Information about range value is stored in the TPSQLRange record by storing values for each bound using TPSQLRangeBound record. Depending on the underlying table field type developer may access bound values using appropriate methods AsInteger, AsFloat, AsDateTime etc.

Inclusive and Exclusive Bounds

Every non-empty range has two bounds, the lower bound and the upper bound. All points between these values are included in the range. An inclusive bound means that the boundary point itself is included in the range as well, while an exclusive bound means that the boundary point is not included in the range.

In the text form of a range, an inclusive lower bound is represented by "[" while an exclusive lower bound is represented by "(". Likewise, an inclusive upper bound is represented by "]", while an exclusive upper bound is represented by ")".

Infinite (Unbounded) Ranges

The lower bound of a range can be omitted, meaning that all points less than the upper bound are included in the range. Likewise, if the upper bound of the range is omitted, then all points greater than the lower bound are included in the range. If both lower and upper bounds are omitted, all values of the element type are considered to be in the range.

This is equivalent to considering that the lower bound is "minus infinity", or the upper bound is "plus infinity", respectively. But note that these infinite values are never values of the range's element type, and can never be part of the range. (So there is no such thing as an inclusive infinite bound - if you try to write one, it will automatically be converted to an exclusive bound.)

Also, some element types have a notion of "infinity", but that is just another value so far as the range type mechanisms are concerned. For example, in timestamp ranges, [today,] means the same thing as [today,). But [today,infinity] means something different from [today,infinity)  - the latter excludes the special timestamp value infinity.

Use TPSQLRangeBound.State property to determine if the bound is inclusive, exclusive or infinite.

Discrete Range Types

A discrete range is one whose element type has a well-defined "step", such as integer or date. In these types two elements can be said to be adjacent, when there are no valid values between them. This contrasts with continuous ranges, where it's always (or almost always) possible to identify other element values between two given values. For example, a range over the numeric type is continuous, as is a range over timestamp. (Even though timestamp has limited precision, and so could theoretically be treated as discrete, it's better to consider it continuous since the step size is normally not of interest.)

Another way to think about a discrete range type is that there is a clear idea of a "next" or "previous" value for each element value. Knowing that, it is possible to convert between inclusive and exclusive representations of a range's bounds, by choosing the next or previous element value instead of the one originally given. For example, in an integer range type [4,8] and (3,9) denote the same set of values; but this would not be so for a range over numeric.

A discrete range type should have a canonicalization function that is aware of the desired step size for the element type.
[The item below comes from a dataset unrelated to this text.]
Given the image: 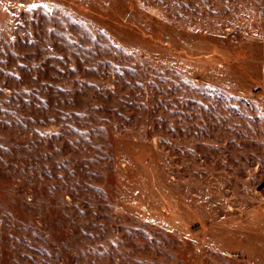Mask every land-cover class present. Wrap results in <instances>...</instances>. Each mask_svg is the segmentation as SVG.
<instances>
[{"label":"rangeland","instance_id":"rangeland-1","mask_svg":"<svg viewBox=\"0 0 264 264\" xmlns=\"http://www.w3.org/2000/svg\"><path fill=\"white\" fill-rule=\"evenodd\" d=\"M0 264H264V0H0Z\"/></svg>","mask_w":264,"mask_h":264}]
</instances>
The canonicalization function is charged with converting equivalent values of the range type to have identical representations, in particular consistently inclusive or exclusive bounds. If a canonicalization function is not specified, then ranges with different formatting will always be treated as unequal, even though they might represent the same set of values in reality.

The built-in range types int4range, int8range, and daterange all use a canonical form that includes the lower bound and excludes the upper bound; that is, [).

Use TPSQLRangeField.IsDiscrete function to determine if the range is discrete.

Empty Range

There is special empty value for range type. It is pretty much like empty string value for text types. One should clearly distinguish this value from NULL state of the field.

SELECT '[4,4)'::int4range; -- includes no points (and will be normalized to 'empty')

Use TPSQLRangeField.IsEmpty to check if the range value is empty, and TPSQLRangeField.SetEmpty to make range value empty.